Family as Community
Family is as celebrated as it is mocked. “The family is coming—better stock up on wine!” There was that SNL short about the family arguing about politics and other “hot topics” over Thanksgiving before an Adele song brought them together. Family is often portrayed as a prickly burden.
Sometimes it is hard to be tied to people you would not choose as friends, or whose life choices cause you to worry or despair. Other times it is a relief to know that no matter what you do, whether you color your hair lavender, say something hateful, or rob a bank, your family is still tied to you. Even if you are the one causing worry or despair. Family is for better or for worse, with lower stakes than marriage.
There are many types of intelligence sitting around the table, many narratives coming together and diverging, many expectations (and perhaps misjudging) of the person we pass the potatoes to. My family is a whole world of stories and beliefs, and I am one citizen among them.
My family knows me and they don’t. Do you ever feel like that? Our shared history is something that the people sitting across the table at Friendsgiving or Friendsmas will never get. My family knew my parents before they were parents. They knew me as a little kid. They have known me the longest and yet they don't fully understand my humor, my accomplishments, my faults, or what I am like as a friend.

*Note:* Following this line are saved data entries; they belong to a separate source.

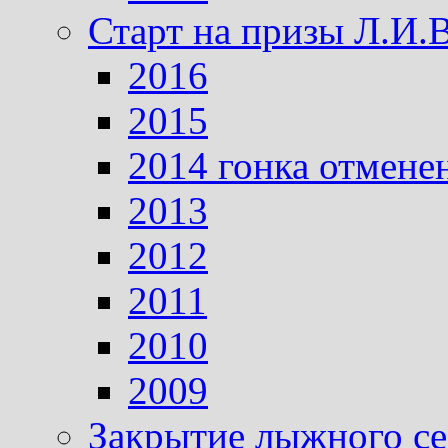
Старт на призы Л.И.
2016
2015
2014 гонка отмене
2013
2012
2011
2010
2009
Закрытие лыжного се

I, in turn, will never know fully each of my family members. I do not know how they joke with their coworkers, what their dreams are, what they regret, what’s on their real wish list, what’s the first thing they do when they get off work, or what they truly want to talk about over Christmas tamales. I know only who they are to me: a place, a home, a context, a community in which no matter where I go or how long it's been, I belong.